The United States faces a critical challenge in combating the injustice and racism at the core of a police violence epidemic. Recognizing the complexity of this national problem, the Wright Institute Clinical Psychology Program has launched a focus area specifically to teach clinicians how to work with the unique trauma experienced every day by members of police forces, fire departments and other groups that respond to emergencies.

“There is a lot of concern about police brutality, but nobody thinks it would be a good idea to get rid of all police. They serve an integral role in our society,” said Dr.
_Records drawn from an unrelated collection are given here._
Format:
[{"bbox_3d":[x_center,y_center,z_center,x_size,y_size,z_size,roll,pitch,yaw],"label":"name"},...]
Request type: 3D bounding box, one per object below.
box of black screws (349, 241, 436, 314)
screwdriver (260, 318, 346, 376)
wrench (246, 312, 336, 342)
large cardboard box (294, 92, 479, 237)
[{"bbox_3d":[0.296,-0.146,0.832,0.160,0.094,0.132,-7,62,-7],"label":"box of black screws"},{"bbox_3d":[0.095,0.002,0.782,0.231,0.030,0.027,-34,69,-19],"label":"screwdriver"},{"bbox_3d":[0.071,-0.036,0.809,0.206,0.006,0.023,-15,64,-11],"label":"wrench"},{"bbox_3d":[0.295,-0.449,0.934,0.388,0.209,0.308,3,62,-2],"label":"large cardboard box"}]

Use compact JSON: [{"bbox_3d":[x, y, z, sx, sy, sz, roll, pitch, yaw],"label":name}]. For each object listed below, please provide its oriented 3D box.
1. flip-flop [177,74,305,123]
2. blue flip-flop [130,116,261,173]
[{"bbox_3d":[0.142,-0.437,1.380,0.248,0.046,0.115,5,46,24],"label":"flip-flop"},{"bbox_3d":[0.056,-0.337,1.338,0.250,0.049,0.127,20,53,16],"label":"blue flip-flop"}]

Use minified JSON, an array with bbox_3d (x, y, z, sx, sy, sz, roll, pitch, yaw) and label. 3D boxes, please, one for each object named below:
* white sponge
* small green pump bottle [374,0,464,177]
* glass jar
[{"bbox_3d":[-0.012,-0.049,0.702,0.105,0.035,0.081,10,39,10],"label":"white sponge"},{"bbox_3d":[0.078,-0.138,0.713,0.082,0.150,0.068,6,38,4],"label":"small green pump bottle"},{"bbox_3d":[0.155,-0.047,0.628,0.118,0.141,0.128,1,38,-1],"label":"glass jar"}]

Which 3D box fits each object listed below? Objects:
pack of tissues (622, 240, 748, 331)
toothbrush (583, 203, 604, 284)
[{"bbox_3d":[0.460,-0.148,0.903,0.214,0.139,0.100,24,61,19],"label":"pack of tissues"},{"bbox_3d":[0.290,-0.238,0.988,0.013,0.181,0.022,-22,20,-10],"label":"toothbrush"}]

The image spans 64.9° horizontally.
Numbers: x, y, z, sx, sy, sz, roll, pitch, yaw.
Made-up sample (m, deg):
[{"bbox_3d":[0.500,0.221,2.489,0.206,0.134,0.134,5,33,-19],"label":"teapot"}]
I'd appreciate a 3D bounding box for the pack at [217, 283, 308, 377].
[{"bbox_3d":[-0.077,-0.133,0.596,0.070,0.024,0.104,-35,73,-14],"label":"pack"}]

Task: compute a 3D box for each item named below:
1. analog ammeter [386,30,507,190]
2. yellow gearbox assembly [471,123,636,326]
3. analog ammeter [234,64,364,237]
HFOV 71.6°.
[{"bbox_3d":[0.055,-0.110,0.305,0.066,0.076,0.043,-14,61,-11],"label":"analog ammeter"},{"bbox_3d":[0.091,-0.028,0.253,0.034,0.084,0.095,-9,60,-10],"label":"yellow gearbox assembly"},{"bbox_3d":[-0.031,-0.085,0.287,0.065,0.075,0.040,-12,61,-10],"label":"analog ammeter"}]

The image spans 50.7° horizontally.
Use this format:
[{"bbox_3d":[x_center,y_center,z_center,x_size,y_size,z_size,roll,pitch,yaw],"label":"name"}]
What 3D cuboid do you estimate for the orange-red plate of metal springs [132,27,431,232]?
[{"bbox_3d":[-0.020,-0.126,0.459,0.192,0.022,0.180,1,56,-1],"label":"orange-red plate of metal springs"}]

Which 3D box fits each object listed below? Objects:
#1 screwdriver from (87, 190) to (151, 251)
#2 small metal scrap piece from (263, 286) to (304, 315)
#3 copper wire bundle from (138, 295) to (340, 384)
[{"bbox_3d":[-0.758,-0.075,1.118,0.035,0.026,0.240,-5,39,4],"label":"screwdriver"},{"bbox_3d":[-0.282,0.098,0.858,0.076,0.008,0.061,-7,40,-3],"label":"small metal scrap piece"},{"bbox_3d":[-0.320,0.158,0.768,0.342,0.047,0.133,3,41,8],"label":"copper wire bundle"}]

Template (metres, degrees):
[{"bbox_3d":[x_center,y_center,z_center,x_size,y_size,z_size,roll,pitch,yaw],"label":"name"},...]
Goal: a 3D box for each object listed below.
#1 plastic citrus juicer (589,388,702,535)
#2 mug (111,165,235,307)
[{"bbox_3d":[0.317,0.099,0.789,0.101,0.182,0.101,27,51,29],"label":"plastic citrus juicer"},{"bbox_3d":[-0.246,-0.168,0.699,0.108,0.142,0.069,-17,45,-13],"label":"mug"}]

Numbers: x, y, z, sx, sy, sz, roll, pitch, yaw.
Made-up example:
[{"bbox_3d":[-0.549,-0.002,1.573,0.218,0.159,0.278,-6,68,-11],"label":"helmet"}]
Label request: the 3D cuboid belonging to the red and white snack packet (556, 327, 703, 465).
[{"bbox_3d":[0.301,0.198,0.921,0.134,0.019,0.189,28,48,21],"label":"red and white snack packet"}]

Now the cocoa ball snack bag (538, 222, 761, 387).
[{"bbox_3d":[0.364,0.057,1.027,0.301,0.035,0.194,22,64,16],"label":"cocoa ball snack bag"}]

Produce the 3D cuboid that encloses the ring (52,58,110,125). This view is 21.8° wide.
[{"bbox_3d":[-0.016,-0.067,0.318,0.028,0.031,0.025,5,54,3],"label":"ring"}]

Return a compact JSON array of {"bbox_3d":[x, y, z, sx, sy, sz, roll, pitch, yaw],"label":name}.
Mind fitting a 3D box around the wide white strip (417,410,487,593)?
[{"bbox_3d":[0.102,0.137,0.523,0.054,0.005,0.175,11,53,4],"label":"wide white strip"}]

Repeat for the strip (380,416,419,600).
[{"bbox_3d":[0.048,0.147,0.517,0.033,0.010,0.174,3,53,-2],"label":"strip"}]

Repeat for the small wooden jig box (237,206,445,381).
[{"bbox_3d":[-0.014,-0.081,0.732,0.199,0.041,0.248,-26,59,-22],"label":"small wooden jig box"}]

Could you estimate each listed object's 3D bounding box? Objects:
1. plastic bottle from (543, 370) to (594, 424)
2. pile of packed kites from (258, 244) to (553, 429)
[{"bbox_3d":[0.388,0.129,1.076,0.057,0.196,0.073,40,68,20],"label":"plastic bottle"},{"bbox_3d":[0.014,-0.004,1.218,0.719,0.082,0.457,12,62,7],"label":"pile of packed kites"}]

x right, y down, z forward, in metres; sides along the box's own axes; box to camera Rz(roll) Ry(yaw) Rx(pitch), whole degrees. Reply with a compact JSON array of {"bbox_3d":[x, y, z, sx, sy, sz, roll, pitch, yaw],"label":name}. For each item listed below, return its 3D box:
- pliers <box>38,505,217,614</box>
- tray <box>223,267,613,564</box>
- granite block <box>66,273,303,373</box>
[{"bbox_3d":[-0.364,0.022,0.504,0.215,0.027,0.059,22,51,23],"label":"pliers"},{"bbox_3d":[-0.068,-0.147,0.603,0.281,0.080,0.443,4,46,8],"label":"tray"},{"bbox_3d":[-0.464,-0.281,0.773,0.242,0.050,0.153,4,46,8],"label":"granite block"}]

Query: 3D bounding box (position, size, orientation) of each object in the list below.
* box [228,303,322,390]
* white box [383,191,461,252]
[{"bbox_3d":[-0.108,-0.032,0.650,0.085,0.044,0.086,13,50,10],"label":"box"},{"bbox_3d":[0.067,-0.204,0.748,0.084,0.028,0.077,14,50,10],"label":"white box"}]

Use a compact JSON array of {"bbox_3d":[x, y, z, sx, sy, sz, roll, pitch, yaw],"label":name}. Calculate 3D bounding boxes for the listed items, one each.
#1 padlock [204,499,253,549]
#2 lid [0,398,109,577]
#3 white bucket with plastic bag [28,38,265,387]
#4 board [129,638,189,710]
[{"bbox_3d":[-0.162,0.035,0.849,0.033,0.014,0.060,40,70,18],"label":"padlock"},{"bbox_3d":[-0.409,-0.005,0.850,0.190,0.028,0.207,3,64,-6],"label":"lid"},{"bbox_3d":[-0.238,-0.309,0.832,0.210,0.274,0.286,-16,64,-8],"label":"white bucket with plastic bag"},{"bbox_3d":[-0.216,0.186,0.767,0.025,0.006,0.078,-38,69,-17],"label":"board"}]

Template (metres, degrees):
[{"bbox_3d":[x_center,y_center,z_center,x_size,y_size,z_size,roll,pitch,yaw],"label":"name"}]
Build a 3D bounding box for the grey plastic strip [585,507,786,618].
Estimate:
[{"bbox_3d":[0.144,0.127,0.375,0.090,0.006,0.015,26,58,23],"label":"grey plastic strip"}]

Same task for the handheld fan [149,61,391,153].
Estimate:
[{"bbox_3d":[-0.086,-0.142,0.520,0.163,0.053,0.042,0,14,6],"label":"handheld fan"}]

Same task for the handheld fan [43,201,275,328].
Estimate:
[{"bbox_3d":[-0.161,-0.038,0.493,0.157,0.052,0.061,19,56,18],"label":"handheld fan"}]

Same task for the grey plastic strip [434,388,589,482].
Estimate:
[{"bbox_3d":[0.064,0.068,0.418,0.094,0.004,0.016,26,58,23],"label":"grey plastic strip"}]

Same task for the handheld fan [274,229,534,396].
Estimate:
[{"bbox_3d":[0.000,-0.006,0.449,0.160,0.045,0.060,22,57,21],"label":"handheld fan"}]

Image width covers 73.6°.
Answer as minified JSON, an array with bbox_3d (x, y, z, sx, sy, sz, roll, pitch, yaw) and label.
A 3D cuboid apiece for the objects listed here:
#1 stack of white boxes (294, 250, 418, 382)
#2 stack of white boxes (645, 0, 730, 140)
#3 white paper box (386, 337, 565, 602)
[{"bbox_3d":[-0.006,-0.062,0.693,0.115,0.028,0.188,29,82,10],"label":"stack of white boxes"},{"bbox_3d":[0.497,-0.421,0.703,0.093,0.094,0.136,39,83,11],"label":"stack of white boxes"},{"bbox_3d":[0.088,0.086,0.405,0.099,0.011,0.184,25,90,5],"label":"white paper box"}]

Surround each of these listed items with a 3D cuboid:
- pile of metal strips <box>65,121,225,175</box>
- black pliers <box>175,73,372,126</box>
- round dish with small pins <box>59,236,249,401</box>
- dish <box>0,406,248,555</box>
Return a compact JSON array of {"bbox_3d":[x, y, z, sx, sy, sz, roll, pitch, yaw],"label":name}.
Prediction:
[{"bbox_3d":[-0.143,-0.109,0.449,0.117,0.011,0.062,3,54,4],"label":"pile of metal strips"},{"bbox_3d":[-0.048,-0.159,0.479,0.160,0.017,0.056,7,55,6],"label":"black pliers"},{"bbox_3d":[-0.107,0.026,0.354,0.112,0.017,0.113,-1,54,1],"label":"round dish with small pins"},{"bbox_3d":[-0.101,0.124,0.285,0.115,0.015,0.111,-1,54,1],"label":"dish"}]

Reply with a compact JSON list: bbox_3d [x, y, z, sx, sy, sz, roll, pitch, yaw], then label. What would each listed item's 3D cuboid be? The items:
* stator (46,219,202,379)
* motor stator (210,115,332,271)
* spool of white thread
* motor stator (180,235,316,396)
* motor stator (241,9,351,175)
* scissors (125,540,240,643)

Gilbert Newman, Dean of the Wright Institute. “We want to provide them with other resources to help them cope with what they are going through.”

The first responders focus area includes five courses, which are open not only to Wright Institute students but also to other members of the Bay Area community who work with first responders. “This is the first time we have offered courses to both our graduate students and to non-matriculated community members,” Newman said. “We’re hoping that MFTs, LCSWs, working psychologists and police or fire department officials who want to know more about this sign up.”

Dr. Mark Kamena, co-author of Counseling Cops: What Clinicians Need to Know and a lead clinician for the West Coast Posttrauma Retreat, has partnered with Wright Institute faculty to shape the curriculum. The program covers trauma interventions for first responders, as well as a course teaching psychologists how to assess first responders fitness for employment and to assess trauma and other mental health issues that might affect first responders’ judgment in the field.

The classes, offered as electives, are already popular among students.

“I wanted to better understand these populations,” said second-year Psy.D. student Bette Maisel. “For instance, I wanted to know how they deal with the amount of stress and trauma they encounter in the workplace and what their cultural norms are. It's important for clinicians to learn many perspectives on trauma and resilience factors.”

Daniel Sager, also a second-year Psy.D. student, views these courses as directly related to his professional goals. “This specialty offers several diverse career paths, affording mental health professionals many different job options—which is ideal for someone like me who enjoys variety in their work life,” he said.

While Newman views the current courses as novel and important, he added that one piece of the curriculum still in development is the aspect addressing bigger-picture social issues.

“We are in a very serious dialogue with each other about how to infuse cultural competence and sensitivity into this,” Newman said.